Archive for October 20th, 2008

Forcing schools to spend more of their endowments on easing tuition burdens would put nonprofits on a slippery slope.

In a Los Angeles Times Op-Ed, Cambridge authors Burton A.Weisbrod, Jeffrey P. Ballou and Evelyn D. Asch explain why bigger spending doesn’t always translate to lower tuitions.

In their Oct. 12 Op-Ed articles, Sen. Charles E. Grassley (”Using college endowments“) and Amherst College President Anthony W. Marx (”Defending college endowments“) share genuine concern about the affordability of higher education. They disagree about the role college and university endowments should play in lowering tuition costs for students. From our point of view as researchers of the higher education industry, neither makes a good case for or against using money in college endowments to ease students’ tuition burden.

Grassley is correct that Congress has the right — and responsibility — to examine whether nonprofit schools are providing socially valuable benefits that justify their favorable tax treatment. But if, as Grassley proposes, legislation mandating larger payouts from college and university endowments becomes law, Congress would be heading down a dangerous path that could very well lead to more harm than good.

While it would be easy to mandate minimum payouts from endowments, it would be exceedingly difficult to ensure that such a mandate translates into a more affordable undergraduate degree. Why?

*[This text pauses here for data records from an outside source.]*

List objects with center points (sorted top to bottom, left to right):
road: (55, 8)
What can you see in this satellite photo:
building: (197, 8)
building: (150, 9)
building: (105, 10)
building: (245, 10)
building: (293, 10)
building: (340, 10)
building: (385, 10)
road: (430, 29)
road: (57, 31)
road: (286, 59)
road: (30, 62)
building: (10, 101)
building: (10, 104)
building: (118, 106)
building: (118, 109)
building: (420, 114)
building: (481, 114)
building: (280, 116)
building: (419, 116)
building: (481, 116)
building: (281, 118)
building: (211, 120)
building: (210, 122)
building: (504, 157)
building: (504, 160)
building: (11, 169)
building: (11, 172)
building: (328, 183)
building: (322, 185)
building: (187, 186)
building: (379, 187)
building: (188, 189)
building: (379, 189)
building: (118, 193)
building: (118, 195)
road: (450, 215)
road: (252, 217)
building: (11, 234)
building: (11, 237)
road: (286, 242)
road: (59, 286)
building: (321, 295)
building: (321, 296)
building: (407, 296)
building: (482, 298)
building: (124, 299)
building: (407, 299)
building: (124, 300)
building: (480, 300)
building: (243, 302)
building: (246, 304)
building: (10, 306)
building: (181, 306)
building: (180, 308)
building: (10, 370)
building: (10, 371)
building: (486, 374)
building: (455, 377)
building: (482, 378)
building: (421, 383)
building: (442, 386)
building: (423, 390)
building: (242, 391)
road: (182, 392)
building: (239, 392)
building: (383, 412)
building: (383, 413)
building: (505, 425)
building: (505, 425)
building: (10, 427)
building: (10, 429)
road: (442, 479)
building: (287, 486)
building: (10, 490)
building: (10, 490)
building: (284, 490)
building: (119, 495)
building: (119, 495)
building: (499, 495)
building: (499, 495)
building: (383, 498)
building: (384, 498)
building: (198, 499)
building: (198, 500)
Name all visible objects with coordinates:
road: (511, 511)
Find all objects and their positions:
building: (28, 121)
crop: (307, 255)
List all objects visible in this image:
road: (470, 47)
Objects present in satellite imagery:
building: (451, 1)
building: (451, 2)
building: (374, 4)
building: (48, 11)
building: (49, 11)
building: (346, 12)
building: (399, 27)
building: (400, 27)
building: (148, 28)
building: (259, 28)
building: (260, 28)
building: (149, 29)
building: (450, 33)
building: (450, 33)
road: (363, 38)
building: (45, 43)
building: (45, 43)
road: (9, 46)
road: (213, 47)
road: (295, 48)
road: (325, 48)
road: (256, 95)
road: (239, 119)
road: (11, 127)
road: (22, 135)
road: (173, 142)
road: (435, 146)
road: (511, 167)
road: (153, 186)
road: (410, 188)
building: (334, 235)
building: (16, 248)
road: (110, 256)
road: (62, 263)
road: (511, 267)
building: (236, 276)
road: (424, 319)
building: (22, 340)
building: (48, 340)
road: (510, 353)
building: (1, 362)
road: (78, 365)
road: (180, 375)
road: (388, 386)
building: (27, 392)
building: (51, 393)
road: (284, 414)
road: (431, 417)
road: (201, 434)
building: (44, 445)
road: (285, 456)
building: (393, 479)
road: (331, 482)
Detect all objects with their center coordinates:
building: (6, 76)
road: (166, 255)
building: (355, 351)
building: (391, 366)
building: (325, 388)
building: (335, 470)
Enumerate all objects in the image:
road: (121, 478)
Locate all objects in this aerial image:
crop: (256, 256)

Mandated payouts might flow to wealthier students as “merit” aid. Indeed, the extra payout might not fund financial aid at all but rather administrators’ salaries or a new swimming pool. Preventing this would require even more federal oversight and regulation, with government stipulating how a school can spend not only its endowment payout but other revenue sources as well.

Endowment payouts are only one source of financing for universities. If schools are compelled to spend money that they prefer to save, they might seek to bolster those savings through other channels — and spend more on fundraising or even reduce financial aid.